**PROVIDED INFORMATION**
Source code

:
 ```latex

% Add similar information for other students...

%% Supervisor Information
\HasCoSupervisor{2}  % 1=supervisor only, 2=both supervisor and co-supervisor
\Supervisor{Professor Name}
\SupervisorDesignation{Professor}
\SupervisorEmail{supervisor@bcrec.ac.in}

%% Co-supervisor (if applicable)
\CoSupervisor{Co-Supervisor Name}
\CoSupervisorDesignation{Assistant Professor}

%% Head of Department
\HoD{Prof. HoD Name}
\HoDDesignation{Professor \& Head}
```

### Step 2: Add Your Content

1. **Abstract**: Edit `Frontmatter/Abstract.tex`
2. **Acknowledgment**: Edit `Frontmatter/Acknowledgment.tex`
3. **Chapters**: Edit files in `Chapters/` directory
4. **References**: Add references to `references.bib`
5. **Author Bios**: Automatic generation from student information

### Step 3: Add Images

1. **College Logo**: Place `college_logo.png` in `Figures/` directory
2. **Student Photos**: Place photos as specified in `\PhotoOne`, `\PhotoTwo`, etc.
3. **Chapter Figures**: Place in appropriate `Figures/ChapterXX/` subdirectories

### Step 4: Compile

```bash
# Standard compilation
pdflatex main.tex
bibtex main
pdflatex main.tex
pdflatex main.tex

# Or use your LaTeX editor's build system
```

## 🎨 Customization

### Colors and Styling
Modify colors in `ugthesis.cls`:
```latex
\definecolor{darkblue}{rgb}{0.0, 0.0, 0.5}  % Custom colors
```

==

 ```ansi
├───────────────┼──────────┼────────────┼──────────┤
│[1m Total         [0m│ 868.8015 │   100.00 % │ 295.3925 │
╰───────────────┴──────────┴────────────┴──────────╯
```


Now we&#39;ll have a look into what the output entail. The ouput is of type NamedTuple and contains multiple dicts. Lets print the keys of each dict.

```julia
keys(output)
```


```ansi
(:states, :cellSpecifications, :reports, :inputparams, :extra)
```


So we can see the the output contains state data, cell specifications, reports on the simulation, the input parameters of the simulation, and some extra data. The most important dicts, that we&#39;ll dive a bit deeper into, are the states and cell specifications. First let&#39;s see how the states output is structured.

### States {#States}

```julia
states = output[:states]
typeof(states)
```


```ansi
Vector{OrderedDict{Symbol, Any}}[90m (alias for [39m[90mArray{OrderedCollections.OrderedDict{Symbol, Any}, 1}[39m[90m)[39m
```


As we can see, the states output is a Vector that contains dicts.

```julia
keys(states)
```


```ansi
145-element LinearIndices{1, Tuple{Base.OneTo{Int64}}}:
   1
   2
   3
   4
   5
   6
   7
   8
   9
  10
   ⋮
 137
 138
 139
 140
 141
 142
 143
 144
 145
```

==

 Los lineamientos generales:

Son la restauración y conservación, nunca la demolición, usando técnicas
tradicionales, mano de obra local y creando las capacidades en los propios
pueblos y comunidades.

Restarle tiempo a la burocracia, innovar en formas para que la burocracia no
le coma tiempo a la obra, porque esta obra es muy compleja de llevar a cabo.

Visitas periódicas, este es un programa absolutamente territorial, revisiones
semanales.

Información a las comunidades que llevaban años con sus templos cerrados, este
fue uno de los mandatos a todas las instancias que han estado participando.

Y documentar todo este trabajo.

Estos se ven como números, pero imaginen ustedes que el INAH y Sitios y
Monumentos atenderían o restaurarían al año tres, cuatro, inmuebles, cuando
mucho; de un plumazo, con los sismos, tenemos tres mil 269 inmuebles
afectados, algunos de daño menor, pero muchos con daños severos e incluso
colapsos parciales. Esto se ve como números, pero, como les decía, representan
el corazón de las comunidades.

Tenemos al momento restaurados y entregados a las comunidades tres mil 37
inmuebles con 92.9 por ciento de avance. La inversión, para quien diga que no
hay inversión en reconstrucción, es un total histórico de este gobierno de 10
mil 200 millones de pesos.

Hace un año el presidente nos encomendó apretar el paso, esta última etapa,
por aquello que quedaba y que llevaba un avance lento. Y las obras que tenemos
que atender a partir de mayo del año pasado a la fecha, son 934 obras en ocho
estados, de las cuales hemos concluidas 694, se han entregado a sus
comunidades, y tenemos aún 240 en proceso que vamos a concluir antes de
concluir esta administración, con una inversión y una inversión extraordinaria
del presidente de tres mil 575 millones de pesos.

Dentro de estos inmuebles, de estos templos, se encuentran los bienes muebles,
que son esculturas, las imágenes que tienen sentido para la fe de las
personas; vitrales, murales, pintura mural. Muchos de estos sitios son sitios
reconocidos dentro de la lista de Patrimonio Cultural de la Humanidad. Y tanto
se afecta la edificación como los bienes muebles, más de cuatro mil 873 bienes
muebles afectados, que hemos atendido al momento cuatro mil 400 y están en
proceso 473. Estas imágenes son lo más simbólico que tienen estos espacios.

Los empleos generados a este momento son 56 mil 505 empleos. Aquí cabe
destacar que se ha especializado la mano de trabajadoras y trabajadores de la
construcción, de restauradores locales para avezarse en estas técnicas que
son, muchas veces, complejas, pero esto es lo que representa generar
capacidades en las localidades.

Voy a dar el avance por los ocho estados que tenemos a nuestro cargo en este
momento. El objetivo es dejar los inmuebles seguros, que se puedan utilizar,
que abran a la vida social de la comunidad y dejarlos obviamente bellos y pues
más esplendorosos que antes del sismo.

**WORK TO BE COMPLETED**
If a line in the records above has the word "tiempo", copy it out.

**ANSWER TO THE EXERCISE**
Restarle tiempo a la burocracia, innovar en formas para que la burocracia no
le coma tiempo a la obra, porque esta obra es muy compleja de llevar a cabo.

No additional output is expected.